O Orb é uma esfera com uma lente central, cujo funcionamento vai além de sua aparência. Desenvolvido pela empresa Tools of Humanity, a máquina transforma a íris única de cada ser humano em um registro de 12.800 dígitos binários. De acordo com informações da empresa, o Orb é um hardware de última geração projetado para o projeto Worldcoin, com o objetivo de validar a humanidade e a singularidade de maneira segura e com respeito à privacidade. Sensores especializados capturam os dados da íris individual e geram um selo de verificação que permite o uso de criptomoedas na rede de usuários verificados.
Por meio do Orb, é gerado um World ID a partir das imagens da íris, com dados enviados diretamente ao dispositivo do usuário. A empresa garante que todos os dados são apagados após a criação da identificação. Em regiões onde a legislação permite, os usuários verificados recebem tokens que correspondem a aproximadamente 42 dólares, creditados em uma carteira digital. Esses ativos virtuais podem ser utilizados para pagar taxas e acessar serviços na rede, disponível por meio de um aplicativo da iniciativa World.

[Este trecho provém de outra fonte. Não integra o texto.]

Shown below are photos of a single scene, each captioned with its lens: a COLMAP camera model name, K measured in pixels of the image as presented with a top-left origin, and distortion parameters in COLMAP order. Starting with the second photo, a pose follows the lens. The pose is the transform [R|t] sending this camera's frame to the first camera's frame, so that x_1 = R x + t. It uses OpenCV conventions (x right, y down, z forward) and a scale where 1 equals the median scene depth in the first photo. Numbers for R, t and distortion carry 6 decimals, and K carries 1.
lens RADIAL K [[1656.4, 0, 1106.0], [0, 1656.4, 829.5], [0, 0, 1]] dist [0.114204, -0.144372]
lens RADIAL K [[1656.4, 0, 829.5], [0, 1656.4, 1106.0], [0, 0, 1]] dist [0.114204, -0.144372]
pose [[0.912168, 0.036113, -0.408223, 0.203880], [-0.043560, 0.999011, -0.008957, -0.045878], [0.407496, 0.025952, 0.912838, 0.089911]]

Recentemente, em um evento em São Francisco, foram anunciadas parcerias do projeto com empresas como o Match Group, responsável por plataformas de namoro como Tinder e Hinge, com o intuito de verificar usuários e combater fraudes. Em 2025, está previsto o lançamento de um cartão de débito em colaboração com a Visa, inicialmente nos Estados Unidos. O país americano recebeu os Orbs no início deste mês, beneficiado pela maior flexibilização nas normas de criptomoedas sob a administração do governo Trump.

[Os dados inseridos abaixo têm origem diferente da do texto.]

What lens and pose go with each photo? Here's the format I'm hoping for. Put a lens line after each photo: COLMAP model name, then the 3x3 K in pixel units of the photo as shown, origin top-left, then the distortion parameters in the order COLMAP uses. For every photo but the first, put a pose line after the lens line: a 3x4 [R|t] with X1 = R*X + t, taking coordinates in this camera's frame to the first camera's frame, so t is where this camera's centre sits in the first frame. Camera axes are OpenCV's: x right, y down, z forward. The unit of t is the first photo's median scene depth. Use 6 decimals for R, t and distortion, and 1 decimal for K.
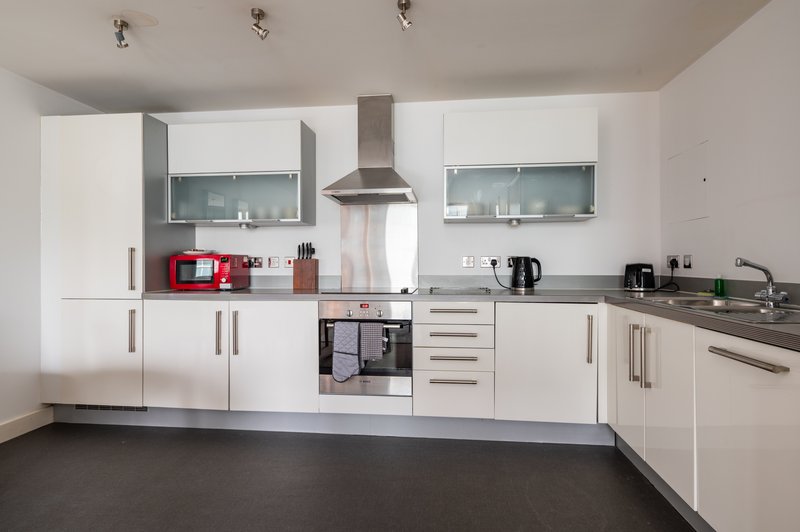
lens RADIAL K [[434.1, 0, 400.2], [0, 434.1, 265.5], [0, 0, 1]] dist [-0.000305, -0.001163]
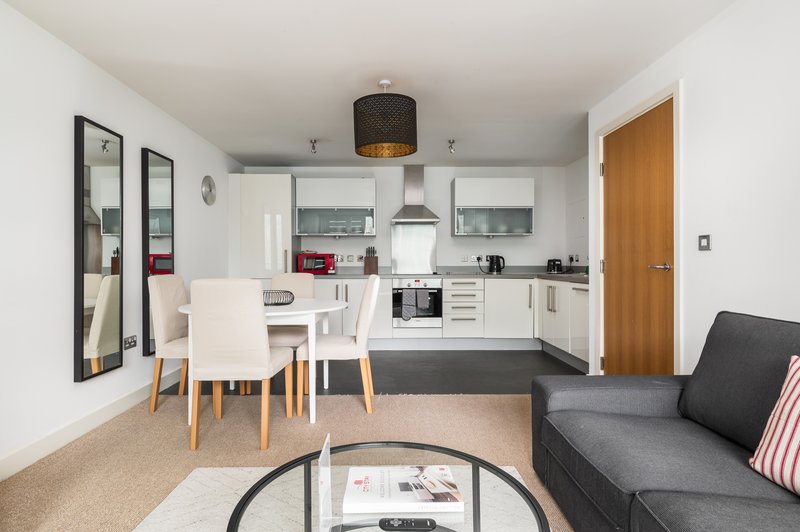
lens RADIAL K [[434.1, 0, 398.3], [0, 434.1, 263.5], [0, 0, 1]] dist [-0.000305, -0.001163]
pose [[0.991760, 0.000252, 0.128111, -0.388301], [-0.000429, 0.999999, 0.001353, 0.012420], [-0.128110, -0.001397, 0.991759, -0.833892]]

O uso do Orb é regulamentado no Brasil?
O Orb, disponibilizado em mais de cem países, chegou ao Brasil em 2024. Contudo, em fevereiro deste ano, a Tools for Humanity suspendeu suas operações em São Paulo, onde contava com mais de 40 pontos de escaneamento. A Agência Nacional de Proteção de Dados (ANPD) determinou que a Worldcoin não poderia remunerar pessoas pelo registro de íris, em razão de violações à Lei Geral de Proteção de Dados (LGPD). Aqueles que completaram o procedimento antes da suspensão receberam até R$ 600.

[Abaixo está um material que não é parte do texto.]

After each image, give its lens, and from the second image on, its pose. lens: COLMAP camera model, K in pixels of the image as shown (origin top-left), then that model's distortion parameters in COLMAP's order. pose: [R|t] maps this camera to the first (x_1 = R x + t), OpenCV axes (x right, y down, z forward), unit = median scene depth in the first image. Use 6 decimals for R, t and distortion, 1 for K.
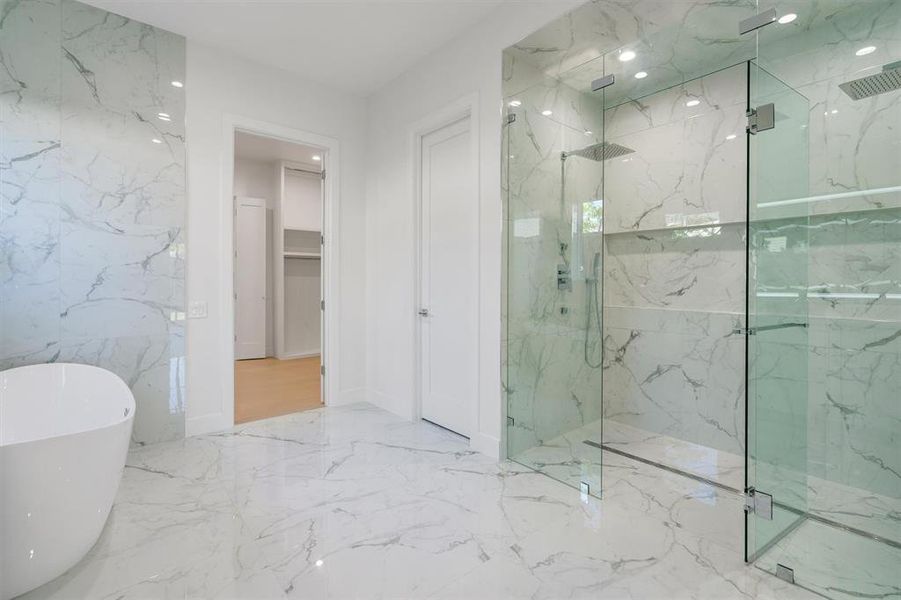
lens RADIAL K [[415.2, 0, 449.5], [0, 415.2, 291.3], [0, 0, 1]] dist [-0.004016, -0.000541]
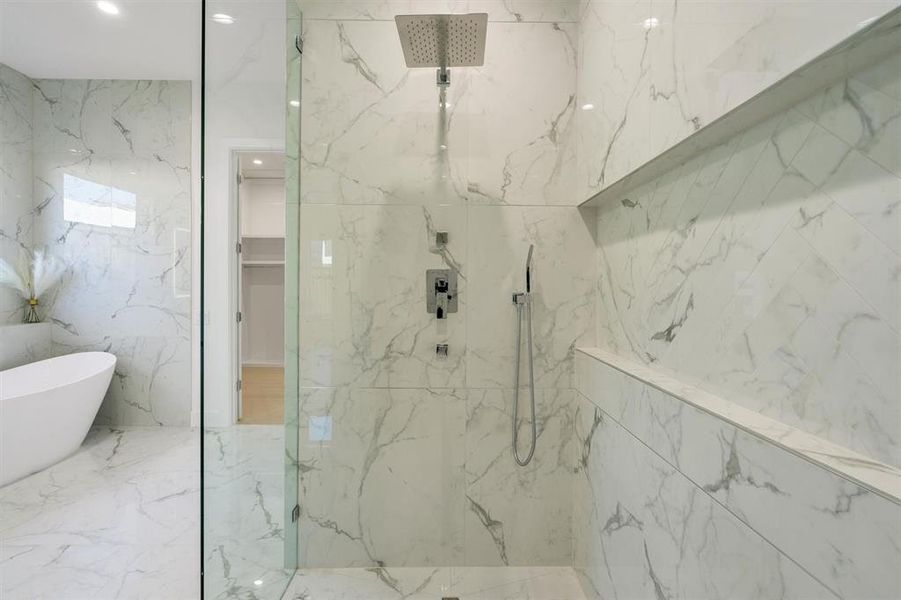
lens RADIAL K [[409.2, 0, 452.4], [0, 409.2, 297.7], [0, 0, 1]] dist [0.000326, -0.000294]
pose [[0.766267, 0.018869, -0.642246, 0.676456], [-0.019841, 0.999787, 0.005701, -0.030235], [0.642216, 0.008374, 0.766478, 0.608113]]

Além do Brasil, países como França, Alemanha e Quênia emitiram alertas sobre a coleta de dados realizada pelos Orbs. As autoridades europeias iniciaram investigações sobre as práticas da Worldcoin. Já o governo do Quênia ordenou a suspensão dos escaneamentos em agosto de 2024 devido à falta de clareza no processo. Apesar das alegações da empresa sobre a utilização de criptografia avançada que tornaria a exportação de dados impossível, a startup atendeu às solicitações governamentais. Após investigações da polícia local, a Worldcoin foi autorizada a retomar suas atividades no país africano em setembro do ano passado.